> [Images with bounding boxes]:
• • • •

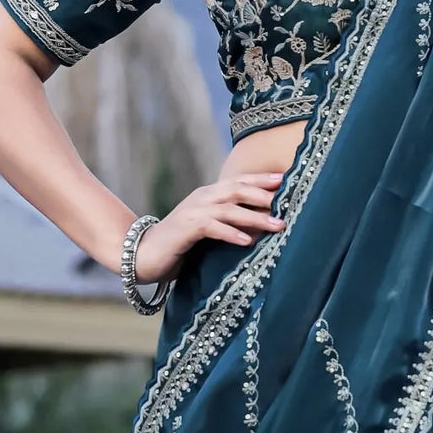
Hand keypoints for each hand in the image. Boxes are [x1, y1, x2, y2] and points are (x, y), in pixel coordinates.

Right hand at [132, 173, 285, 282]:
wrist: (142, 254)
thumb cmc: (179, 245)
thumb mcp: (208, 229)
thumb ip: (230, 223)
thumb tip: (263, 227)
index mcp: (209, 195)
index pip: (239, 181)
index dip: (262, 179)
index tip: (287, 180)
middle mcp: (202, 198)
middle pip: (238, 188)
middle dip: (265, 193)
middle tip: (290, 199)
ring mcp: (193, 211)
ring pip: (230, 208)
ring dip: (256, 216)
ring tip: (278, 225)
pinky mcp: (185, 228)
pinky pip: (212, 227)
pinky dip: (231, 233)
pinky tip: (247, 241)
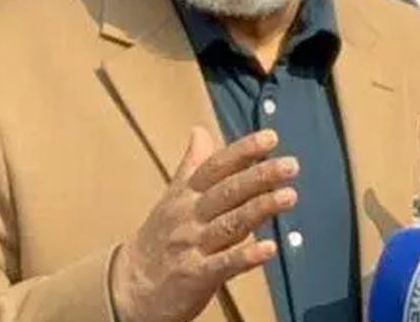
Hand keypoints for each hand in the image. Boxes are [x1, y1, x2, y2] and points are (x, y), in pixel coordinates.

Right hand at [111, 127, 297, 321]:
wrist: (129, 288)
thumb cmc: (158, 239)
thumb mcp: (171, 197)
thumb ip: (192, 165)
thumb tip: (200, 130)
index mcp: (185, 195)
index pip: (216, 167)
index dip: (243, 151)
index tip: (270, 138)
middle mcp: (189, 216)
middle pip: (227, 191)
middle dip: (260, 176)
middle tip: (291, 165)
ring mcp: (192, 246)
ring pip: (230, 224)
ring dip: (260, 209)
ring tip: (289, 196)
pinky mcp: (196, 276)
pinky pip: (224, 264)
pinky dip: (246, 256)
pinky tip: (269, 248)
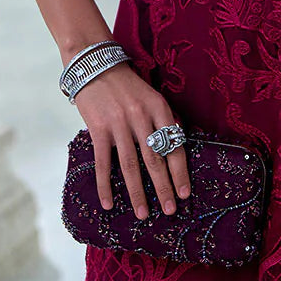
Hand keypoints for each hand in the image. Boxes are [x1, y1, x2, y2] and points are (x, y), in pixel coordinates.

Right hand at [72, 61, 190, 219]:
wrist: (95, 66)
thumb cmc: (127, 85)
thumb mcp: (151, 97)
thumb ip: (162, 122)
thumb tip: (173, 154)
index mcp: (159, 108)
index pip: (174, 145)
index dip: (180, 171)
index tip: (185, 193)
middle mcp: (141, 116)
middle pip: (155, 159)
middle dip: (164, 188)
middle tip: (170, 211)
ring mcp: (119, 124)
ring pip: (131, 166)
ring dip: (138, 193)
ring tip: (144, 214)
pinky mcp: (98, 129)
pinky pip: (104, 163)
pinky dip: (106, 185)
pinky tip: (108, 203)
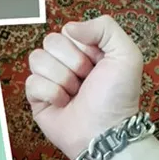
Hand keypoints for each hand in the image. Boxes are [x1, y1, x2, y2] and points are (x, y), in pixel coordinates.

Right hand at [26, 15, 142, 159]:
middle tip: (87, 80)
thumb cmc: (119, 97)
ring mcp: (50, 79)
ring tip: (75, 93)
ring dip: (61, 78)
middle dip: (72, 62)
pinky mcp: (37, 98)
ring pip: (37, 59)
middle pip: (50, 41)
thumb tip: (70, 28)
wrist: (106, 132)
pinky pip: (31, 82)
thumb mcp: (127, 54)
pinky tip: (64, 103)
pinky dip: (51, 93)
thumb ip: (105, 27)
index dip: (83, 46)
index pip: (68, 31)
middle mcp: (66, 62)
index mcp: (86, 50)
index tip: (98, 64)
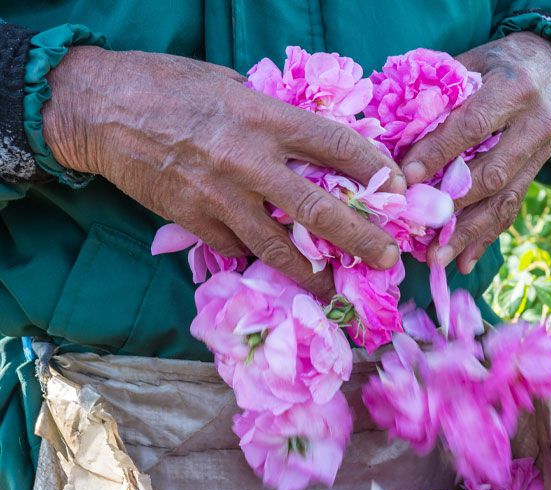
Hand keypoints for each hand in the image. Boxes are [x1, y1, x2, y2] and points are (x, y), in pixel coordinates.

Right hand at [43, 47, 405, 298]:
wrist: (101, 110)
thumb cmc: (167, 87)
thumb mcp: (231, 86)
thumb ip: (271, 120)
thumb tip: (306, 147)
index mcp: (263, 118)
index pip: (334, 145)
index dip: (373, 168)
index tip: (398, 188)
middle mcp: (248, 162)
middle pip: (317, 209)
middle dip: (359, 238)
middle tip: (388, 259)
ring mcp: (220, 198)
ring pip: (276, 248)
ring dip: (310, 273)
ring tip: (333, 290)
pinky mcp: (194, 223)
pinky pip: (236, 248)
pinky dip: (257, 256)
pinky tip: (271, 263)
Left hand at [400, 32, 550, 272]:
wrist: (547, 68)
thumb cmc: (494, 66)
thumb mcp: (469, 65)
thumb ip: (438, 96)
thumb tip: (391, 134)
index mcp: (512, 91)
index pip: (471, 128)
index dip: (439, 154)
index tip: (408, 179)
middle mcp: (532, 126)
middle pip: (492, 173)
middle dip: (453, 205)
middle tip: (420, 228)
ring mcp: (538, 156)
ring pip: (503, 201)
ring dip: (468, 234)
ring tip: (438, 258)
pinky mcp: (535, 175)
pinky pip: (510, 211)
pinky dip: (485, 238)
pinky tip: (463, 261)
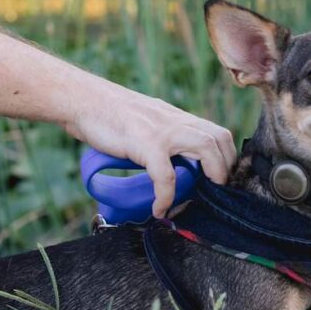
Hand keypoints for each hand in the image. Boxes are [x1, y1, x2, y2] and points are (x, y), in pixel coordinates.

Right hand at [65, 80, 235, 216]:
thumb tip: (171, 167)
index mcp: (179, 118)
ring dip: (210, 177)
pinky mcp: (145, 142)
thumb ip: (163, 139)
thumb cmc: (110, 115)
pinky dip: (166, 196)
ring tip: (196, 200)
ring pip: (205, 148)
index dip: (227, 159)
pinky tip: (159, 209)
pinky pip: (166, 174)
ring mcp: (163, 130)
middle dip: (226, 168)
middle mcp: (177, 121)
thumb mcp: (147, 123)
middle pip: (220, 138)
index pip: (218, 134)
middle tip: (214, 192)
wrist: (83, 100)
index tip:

• • • •

In the records above, find every line that contains the word "wrist" and copy it.

> [Response to this task]:
wrist: (142, 254)
wrist: (129, 288)
wrist: (95, 66)
wrist: (106, 132)
wrist: (101, 110)
wrist: (547, 68)
wrist: (83, 100)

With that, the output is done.